Using FASP with Secure Proxy (V3.4.3 or later)

IBM Aspera High-Speed Add-on uses FASP (Fast and Secure Protocol) to transfer files over high bandwidth and high latency network connections.

You can use IBM® Sterling Secure Proxy to handle FASP transactions securely.

Because Secure Proxy is designed so that there is a complete session break between two IBM Connect:Direct® nodes, you can use FASP protocol to send or receive transactions, or both, depending on the FASP licenses and operating systems involved in the transfer. If no FASP license is present, TCP/IP is used.

The benefits of using Secure Proxy with FASP include:

  • The added security of file transfers outweighs the potential loss of performance with Secure Proxy.
  • Any Connect:Direct FASP error messages flow through Secure Proxy to the other side of the transfer.
  • The monitoring of FASP transactions is done on the Connect:Direct ends of the transaction, not through Secure Proxy.

FASP scenarios

FASP can be used in Secure Proxy one of two ways, depending on whether FASP is natively supported by your Connect:Direct operating system:

  • You can use Secure Proxy as a "pass-through" when FASP is natively supported by Connect:Direct nodes on both sides of a transfer and both nodes have a FASP license.
  • You can use Secure Proxy as a "bridge" to perform a FASP transfer on one side of the connection and to use TCP/IP on the other side of the connection.

For more information, see Connect:Direct FASP scenarios.

FASP bandwidth

The bandwidth that is used between the sender of the file transfer and Secure Proxy is the bandwidth of the sender's license.

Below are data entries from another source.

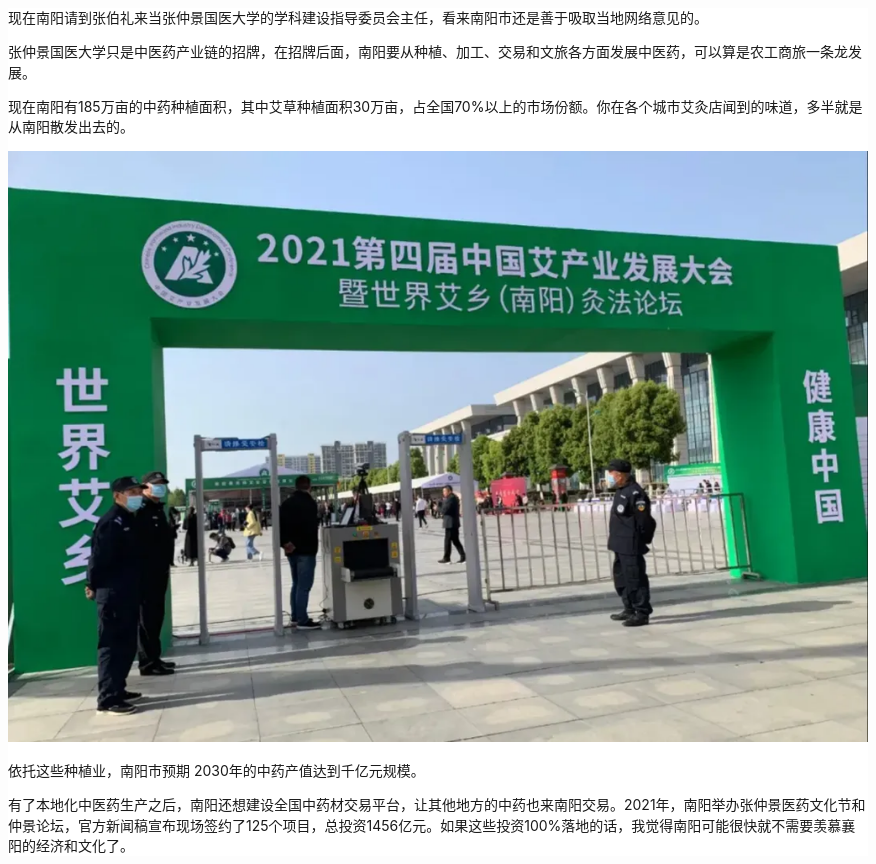 现在南阳请到张伯礼来当张仲景国医大学的学科建设指导委员会主任，看来南阳市还是善于吸取当地网络意见的。

张仲景国医大学只是中医药产业链的招牌，在招牌后面，南阳要从种植、加工、交易和文旅各方面发展中医药，可以算是农工商旅一条龙发展。

现在南阳有185万亩的中药种植面积，其中艾草种植面积30万亩，占全国70%以上的市场份额。你在各个城市艾灸店闻到的味道，多半就是从南阳散发出去的。

![](/images/btnews/0501_0600/0584/219d4b2b-4d54-4291-9e18-40c8ee85afb6.webp)

依托这些种植业，南阳市预期 2030年的中药产值达到千亿元规模。

有了本地化中医药生产之后，南阳还想建设全国中药材交易平台，让其他地方的中药也来南阳交易。2021年，南阳举办张仲景医药文化节和仲景论坛，官方新闻稿宣布现场签约了125个项目，总投资1456亿元。如果这些投资100%落地的话，我觉得南阳可能很快就不需要羡慕襄阳的经济和文化了。
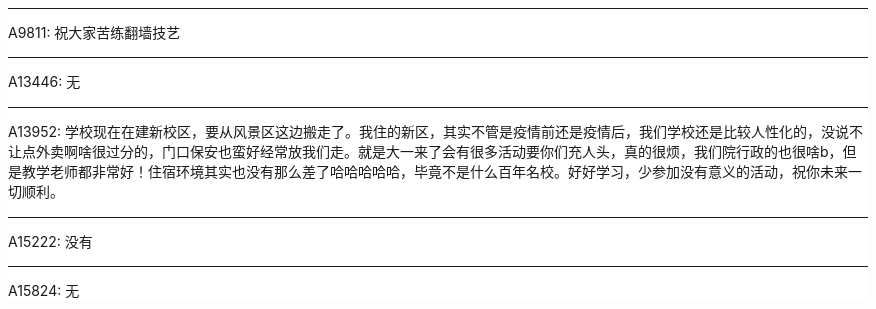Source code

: ***

A9811: 祝大家苦练翻墙技艺

***

A13446: 无

***

A13952: 学校现在在建新校区，要从风景区这边搬走了。我住的新区，其实不管是疫情前还是疫情后，我们学校还是比较人性化的，没说不让点外卖啊啥很过分的，门口保安也蛮好经常放我们走。就是大一来了会有很多活动要你们充人头，真的很烦，我们院行政的也很啥b，但是教学老师都非常好！住宿环境其实也没有那么差了哈哈哈哈哈，毕竟不是什么百年名校。好好学习，少参加没有意义的活动，祝你未来一切顺利。

***

A15222: 没有

***

A15824: 无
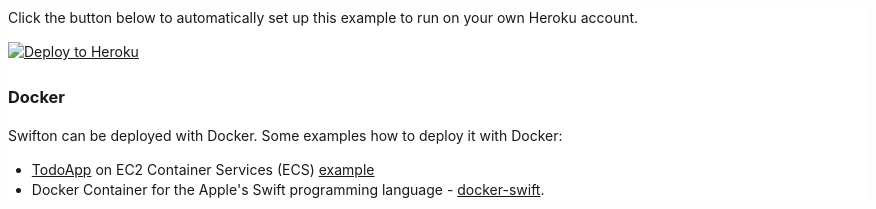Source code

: Click the button below to automatically set up this example to run on your own Heroku account.

[![Deploy to Heroku](https://www.herokucdn.com/deploy/button.png)](https://heroku.com/deploy?template=https://github.com/necolt/Swifton-TodoApp)

### Docker 

Swifton can be deployed with Docker. Some examples how to deploy it with Docker:
* [TodoApp](https://github.com/necolt/Swifton-TodoApp) on EC2 Container Services (ECS) [example](http://ngs.io/2016/03/04/swift-webapp-on-ecs/)
* Docker Container for the Apple's Swift programming language - [docker-swift](https://github.com/swiftdocker/docker-swift).

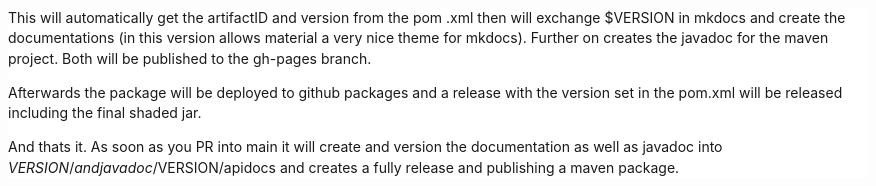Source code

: This will automatically get the artifactID and version from the pom .xml 
then will exchange $VERSION in  mkdocs and create the documentations (in this version allows material a very nice theme for mkdocs).
Further on creates the javadoc for the maven project. Both will be published to the gh-pages branch.

Afterwards the package will be deployed to github packages and a release with the version set in the pom.xml will be released including the final shaded jar.

And thats it. 
As soon as you PR into main it will create and version the documentation as well as javadoc into $VERSION/ and javadoc/$VERSION/apidocs and creates a fully release and publishing a maven package.
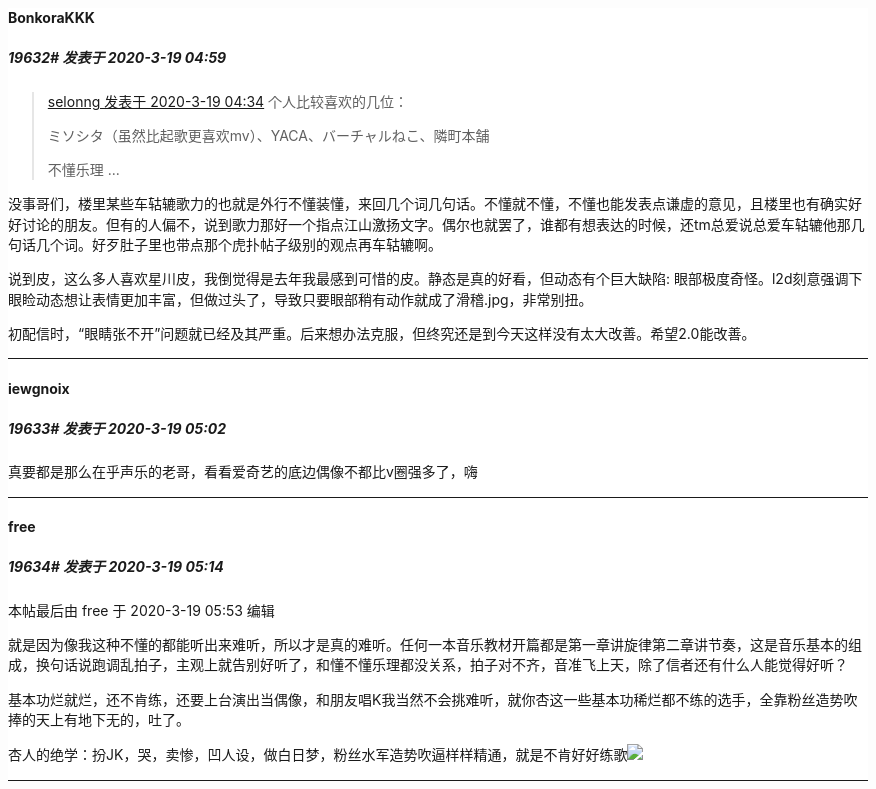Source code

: ####  BonkoraKKK  
##### 19632#       发表于 2020-3-19 04:59



<blockquote><a href="httphttps://bbs.saraba1st.com/2b/forum.php?mod=redirect&amp;goto=findpost&amp;pid=46794053&amp;ptid=1907975" target="_blank">selonng 发表于 2020-3-19 04:34</a>
个人比较喜欢的几位：

ミソシタ（虽然比起歌更喜欢mv）、YACA、バーチャルねこ、隣町本舗

不懂乐理 ...</blockquote>
没事哥们，楼里某些车轱辘歌力的也就是外行不懂装懂，来回几个词几句话。不懂就不懂，不懂也能发表点谦虚的意见，且楼里也有确实好好讨论的朋友。但有的人偏不，说到歌力那好一个指点江山激扬文字。偶尔也就罢了，谁都有想表达的时候，还tm总爱说总爱车轱辘他那几句话几个词。好歹肚子里也带点那个虎扑帖子级别的观点再车轱辘啊。

说到皮，这么多人喜欢星川皮，我倒觉得是去年我最感到可惜的皮。静态是真的好看，但动态有个巨大缺陷: 眼部极度奇怪。l2d刻意强调下眼睑动态想让表情更加丰富，但做过头了，导致只要眼部稍有动作就成了滑稽.jpg，非常别扭。

初配信时，“眼睛张不开”问题就已经及其严重。后来想办法克服，但终究还是到今天这样没有太大改善。希望2.0能改善。







-----

####  iewgnoix  
##### 19633#       发表于 2020-3-19 05:02




真要都是那么在乎声乐的老哥，看看爱奇艺的底边偶像不都比v圈强多了，嗨







-----

####  free  
##### 19634#       发表于 2020-3-19 05:14



 本帖最后由 free 于 2020-3-19 05:53 编辑 

就是因为像我这种不懂的都能听出来难听，所以才是真的难听。任何一本音乐教材开篇都是第一章讲旋律第二章讲节奏，这是音乐基本的组成，换句话说跑调乱拍子，主观上就告别好听了，和懂不懂乐理都没关系，拍子对不齐，音准飞上天，除了信者还有什么人能觉得好听？


基本功烂就烂，还不肯练，还要上台演出当偶像，和朋友唱K我当然不会挑难听，就你杏这一些基本功稀烂都不练的选手，全靠粉丝造势吹捧的天上有地下无的，吐了。

杏人的绝学：扮JK，哭，卖惨，凹人设，做白日梦，粉丝水军造势吹逼样样精通，就是不肯好好练歌<img src="https://static.saraba1st.com/image/smiley/face2017/166.png" referrerpolicy="no-referrer">







-----
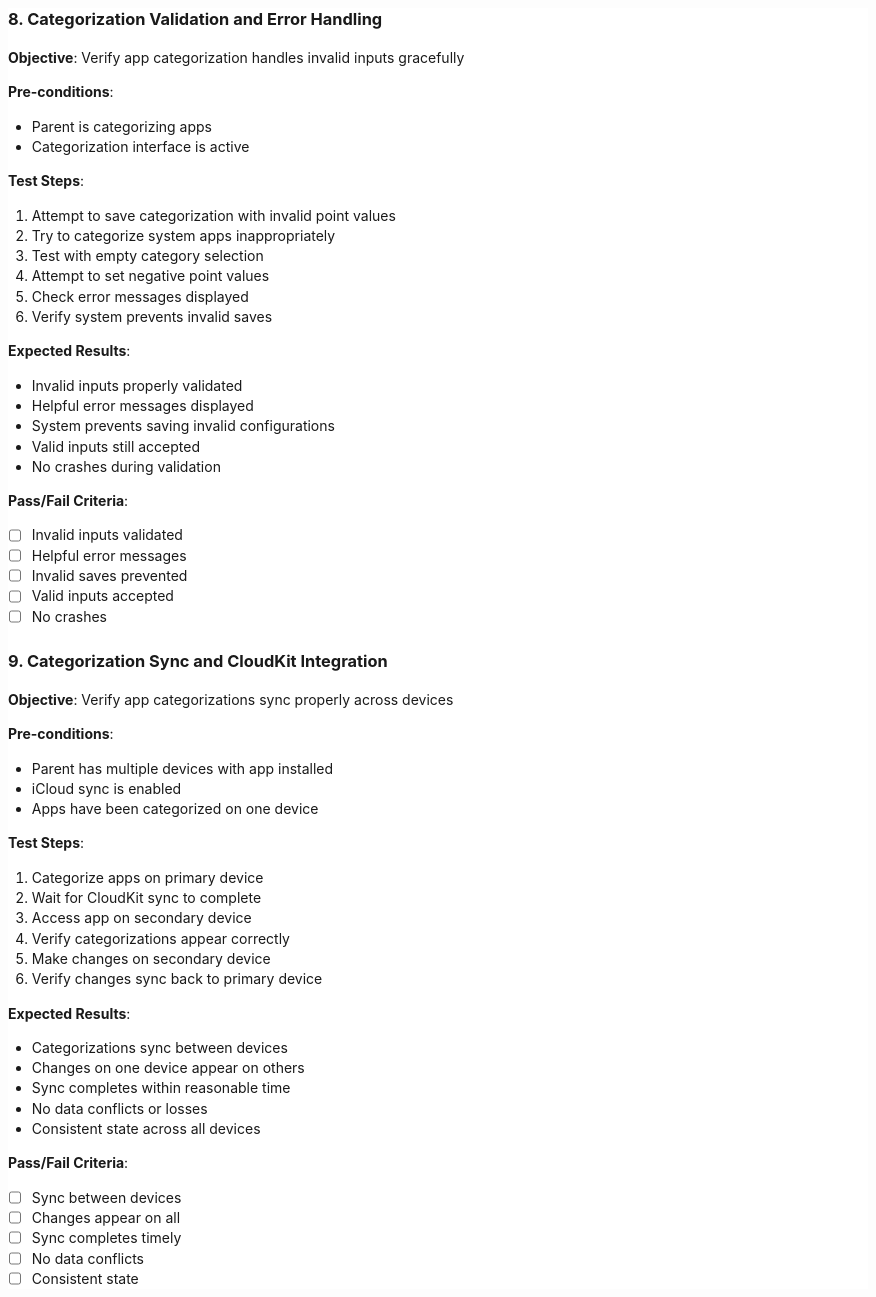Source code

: ### 8. Categorization Validation and Error Handling
**Objective**: Verify app categorization handles invalid inputs gracefully

**Pre-conditions**:
- Parent is categorizing apps
- Categorization interface is active

**Test Steps**:
1. Attempt to save categorization with invalid point values
2. Try to categorize system apps inappropriately
3. Test with empty category selection
4. Attempt to set negative point values
5. Check error messages displayed
6. Verify system prevents invalid saves

**Expected Results**:
- Invalid inputs properly validated
- Helpful error messages displayed
- System prevents saving invalid configurations
- Valid inputs still accepted
- No crashes during validation

**Pass/Fail Criteria**:
- [ ] Invalid inputs validated
- [ ] Helpful error messages
- [ ] Invalid saves prevented
- [ ] Valid inputs accepted
- [ ] No crashes

### 9. Categorization Sync and CloudKit Integration
**Objective**: Verify app categorizations sync properly across devices

**Pre-conditions**:
- Parent has multiple devices with app installed
- iCloud sync is enabled
- Apps have been categorized on one device

**Test Steps**:
1. Categorize apps on primary device
2. Wait for CloudKit sync to complete
3. Access app on secondary device
4. Verify categorizations appear correctly
5. Make changes on secondary device
6. Verify changes sync back to primary device

**Expected Results**:
- Categorizations sync between devices
- Changes on one device appear on others
- Sync completes within reasonable time
- No data conflicts or losses
- Consistent state across all devices

**Pass/Fail Criteria**:
- [ ] Sync between devices
- [ ] Changes appear on all
- [ ] Sync completes timely
- [ ] No data conflicts
- [ ] Consistent state
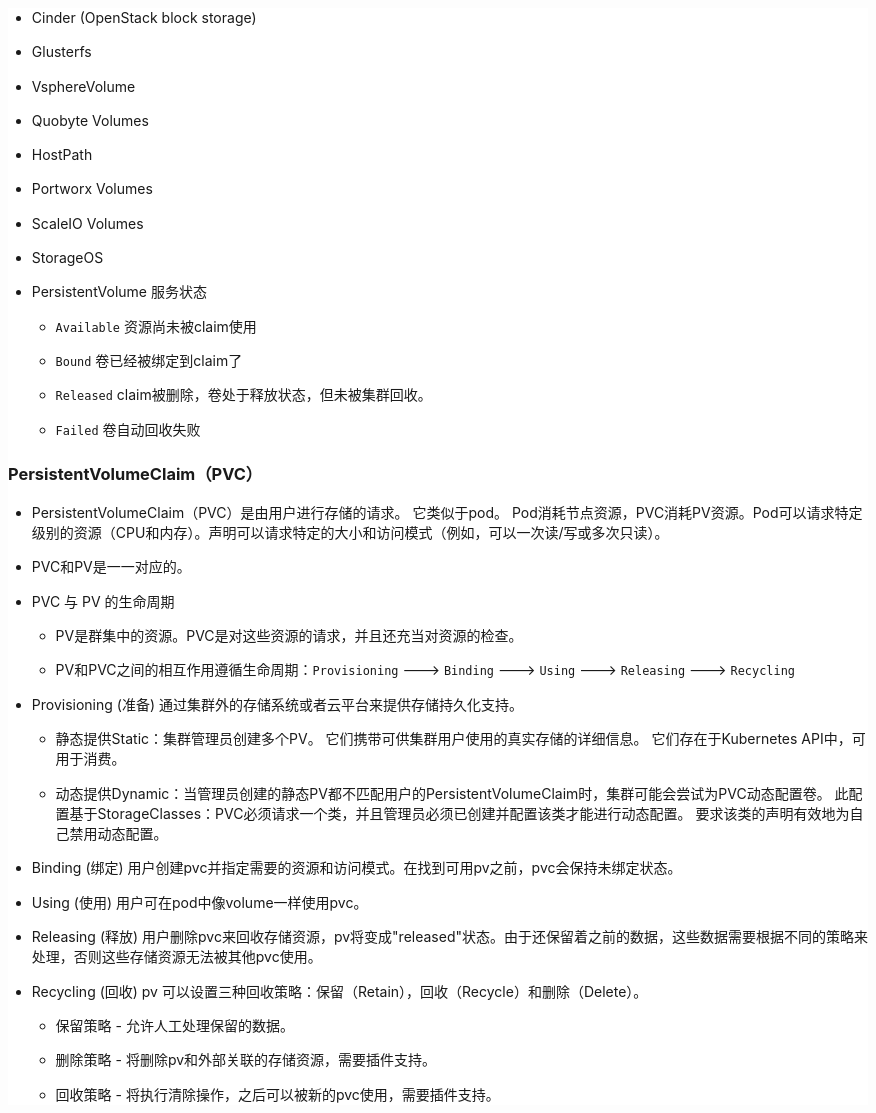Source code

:   * Cinder (OpenStack block storage)

  * Glusterfs

  * VsphereVolume

  * Quobyte Volumes

  * HostPath

  * Portworx Volumes

  * ScaleIO Volumes

  * StorageOS


* PersistentVolume 服务状态

  * `Available`  资源尚未被claim使用

  * `Bound`  卷已经被绑定到claim了

  * `Released`  claim被删除，卷处于释放状态，但未被集群回收。

  * `Failed`  卷自动回收失败


### PersistentVolumeClaim（PVC）

* PersistentVolumeClaim（PVC）是由用户进行存储的请求。 它类似于pod。 Pod消耗节点资源，PVC消耗PV资源。Pod可以请求特定级别的资源（CPU和内存）。声明可以请求特定的大小和访问模式（例如，可以一次读/写或多次只读）。


* PVC和PV是一一对应的。

* PVC 与 PV 的生命周期

  * PV是群集中的资源。PVC是对这些资源的请求，并且还充当对资源的检查。

  * PV和PVC之间的相互作用遵循生命周期：`Provisioning` ——-> `Binding` ——–> `Using` -——> `Releasing` -——> `Recycling`

    
* Provisioning (准备) 通过集群外的存储系统或者云平台来提供存储持久化支持。

  * 静态提供Static：集群管理员创建多个PV。 它们携带可供集群用户使用的真实存储的详细信息。 它们存在于Kubernetes API中，可用于消费。

  * 动态提供Dynamic：当管理员创建的静态PV都不匹配用户的PersistentVolumeClaim时，集群可能会尝试为PVC动态配置卷。 此配置基于StorageClasses：PVC必须请求一个类，并且管理员必须已创建并配置该类才能进行动态配置。 要求该类的声明有效地为自己禁用动态配置。



* Binding (绑定) 用户创建pvc并指定需要的资源和访问模式。在找到可用pv之前，pvc会保持未绑定状态。

* Using (使用) 用户可在pod中像volume一样使用pvc。

* Releasing (释放) 用户删除pvc来回收存储资源，pv将变成"released"状态。由于还保留着之前的数据，这些数据需要根据不同的策略来处理，否则这些存储资源无法被其他pvc使用。

* Recycling (回收)  pv 可以设置三种回收策略：保留（Retain），回收（Recycle）和删除（Delete）。

  * 保留策略 -  允许人工处理保留的数据。

  * 删除策略 -  将删除pv和外部关联的存储资源，需要插件支持。

  * 回收策略 -  将执行清除操作，之后可以被新的pvc使用，需要插件支持。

The bandwidth that is used between Secure Proxy and the receiver of the file is the bandwidth of the receiver's license.

Fasp Port Range

The Fasp Port Range value is a comma-delimited list of ports or a range of ports, or both, such as nnnn,nnnn,nnnn-nnn,nnn. The ports that are specified must be valid ports, numbering 1-65535. For a range of ports, the first port must be smaller than the second port.

Firewall administrators might only want to open a range of UDP ports to allow FASP traffic through the firewall. By default, Secure Proxy uses any available UDP port, but can be restricted to a range of ports by using the Fasp Port Range on the adapters that have Connect:Direct FASP traffic passing through them. For example, you can configure this property in Secure Proxy, in the Advanced tab of the Connect:Direct adapter under "Fasp Port Range."